> Data excerpt:
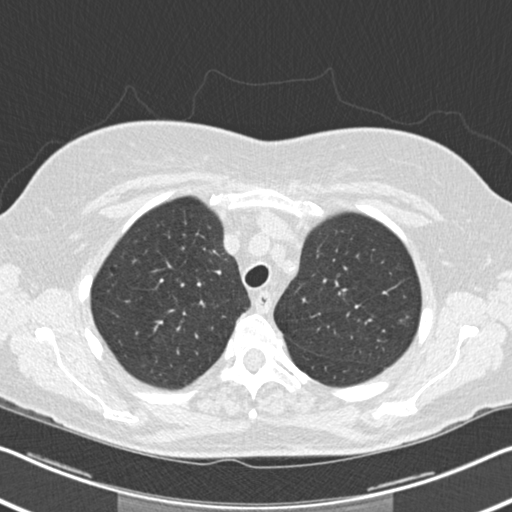
Chest CT (low-dose screening protocol), one axial image. Second screening round (one year after baseline). Lung window (W 1500 / L -600 HU). Standard (soft-tissue) reconstruction kernel (B30f). Slice 46 of 202 in the series. 512 × 512 image matrix. Female participant, aged 60 years at enrolment. Current smoker at enrolment.
Expert reader's lesion annotation, box from (x=388, y=305) to (x=426, y=341) px. The screening reader recorded 6 non-calcified nodules or masses ≥4 mm on this exam (right upper lobe, right middle lobe, right lower lobe, right lower lobe, left lower lobe, lingula); which of them this box marks is not recorded. Later outcome: lung cancer diagnosed 495 days after this screen — non-small cell carcinoma, left upper lobe, poorly differentiated (G3), stage IB (AJCC 6th edition), 7 mm at pathology.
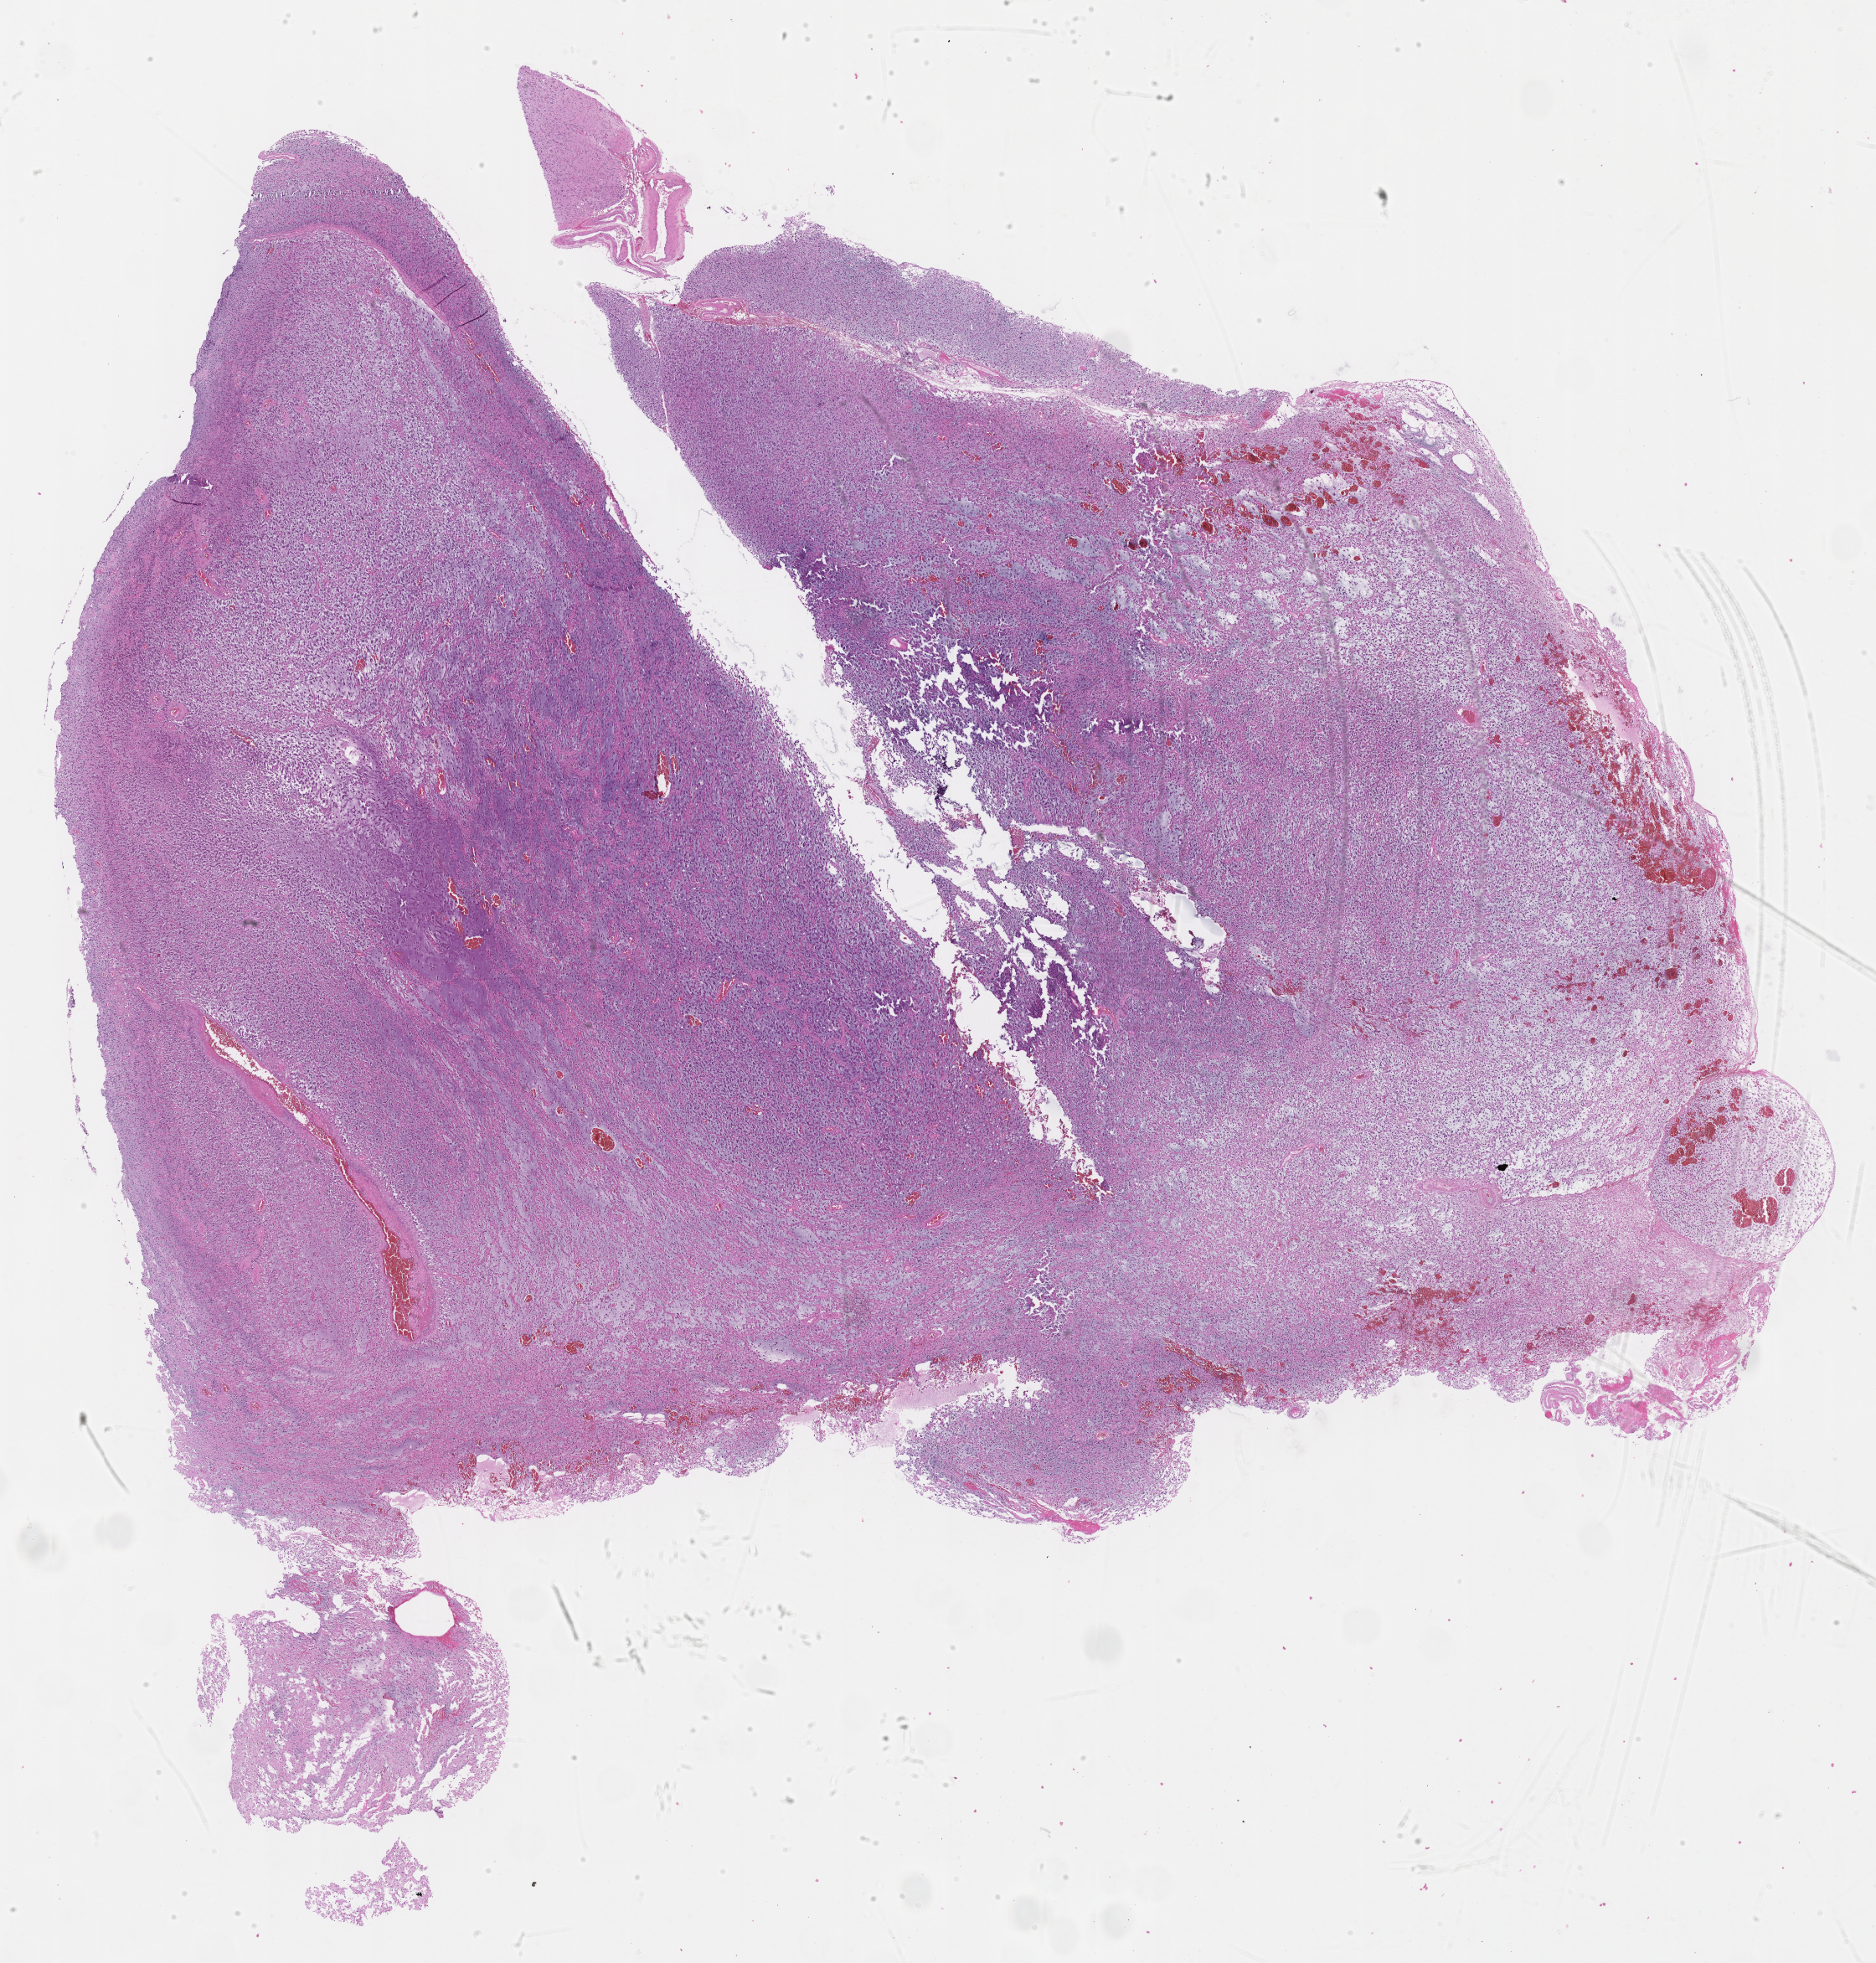
Whole-slide histology image, H&E — whole scanned area (about 18.2 x 19.0 mm, acquisition: 40x scan) shown as a low-resolution overview, formalin-fixed paraffin-embedded (FFPE) diagnostic section, primary tumour sample from the brain. Patient: female, age at initial diagnosis 31 years.
Diagnosis: Glioblastoma.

> Exercise description:
Except for the pictures, give the data again word for word.

> Your solution:
Chest CT (low-dose screening protocol), one axial image. Second screening round (one year after baseline). Lung window (W 1500 / L -600 HU). Standard (soft-tissue) reconstruction kernel (B30f). Slice 46 of 202 in the series. 512 × 512 image matrix. Female participant, aged 60 years at enrolment. Current smoker at enrolment.
Expert reader's lesion annotation, box from (x=388, y=305) to (x=426, y=341) px. The screening reader recorded 6 non-calcified nodules or masses ≥4 mm on this exam (right upper lobe, right middle lobe, right lower lobe, right lower lobe, left lower lobe, lingula); which of them this box marks is not recorded. Later outcome: lung cancer diagnosed 495 days after this screen — non-small cell carcinoma, left upper lobe, poorly differentiated (G3), stage IB (AJCC 6th edition), 7 mm at pathology.
Whole-slide histology image, H&E — whole scanned area (about 18.2 x 19.0 mm, acquisition: 40x scan) shown as a low-resolution overview, formalin-fixed paraffin-embedded (FFPE) diagnostic section, primary tumour sample from the brain. Patient: female, age at initial diagnosis 31 years.
Diagnosis: Glioblastoma.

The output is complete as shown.